Kymera Therapeutics, Inc. was one of the first companies that saw a therapeutic potential in a naturally occurring phenomenon of protein degradation. Today, Kymera is a clinical-stage biopharmaceutical company based in Massachusetts advancing a new class of small molecule medicines using targeted protein degradation (TPD).
This technology addresses the root cause of the disease by selectively eliminating disease-causing proteins via the body’s natural cellular recycling system.

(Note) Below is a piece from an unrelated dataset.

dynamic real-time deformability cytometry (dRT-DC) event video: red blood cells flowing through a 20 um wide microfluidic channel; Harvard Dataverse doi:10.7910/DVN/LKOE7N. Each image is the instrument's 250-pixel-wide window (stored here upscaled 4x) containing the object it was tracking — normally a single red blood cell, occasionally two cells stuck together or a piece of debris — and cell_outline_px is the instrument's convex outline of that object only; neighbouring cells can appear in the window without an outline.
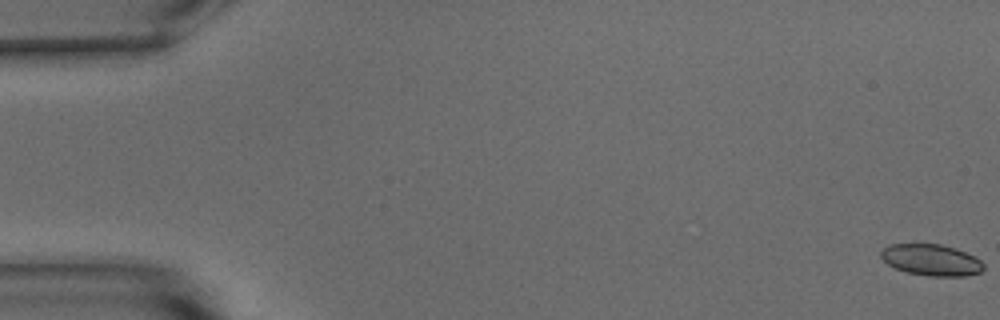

Kymera creates heterobifunctional small molecules that redirect natural protein degradation by engaging enzymes called E3 ubiquitin ligases to recruit disease-causing proteins and place a chain of ubiquitin molecules on the recruited protein.
The ubiquitin tag is recognized by the cell’s recycling systems—the proteasome—to selectively break down the protein. These molecules are catalytic, performing this tagging action multiple times within the cell. For hit identification, the company uses such techniques as DNA encoded libraries, fragment and X-ray based screenings, machine learning and artificial intelligence hit-validation, structure and pharmacokinetic/pharmacodynamic-centric enabled lead optimization. Kymera focuses on therapeutic areas that cannot be addressed by traditional approaches, targeting undrugged proteins and broad pathways with strong genetic and clinical validation in a disease-agnostic way.
Currently the company has 5 drug candidates in the fields of oncology and immunology, 3 of which are in phase I of clinical trials, and 2 in phase II. The most recent achievement of Kymera was FDA fast track designation for KT-333 for treating R/R CTCL and PTCL. KT-333, a STAT3 degrader, targets inflammatory, autoimmune diseases, and various cancers. It also has orphan drug designation for CTCL and PTCL. A Phase I trial is assessing KT-333’s safety and efficacy in adults with R/R leukemias, solid tumors, and lymphomas.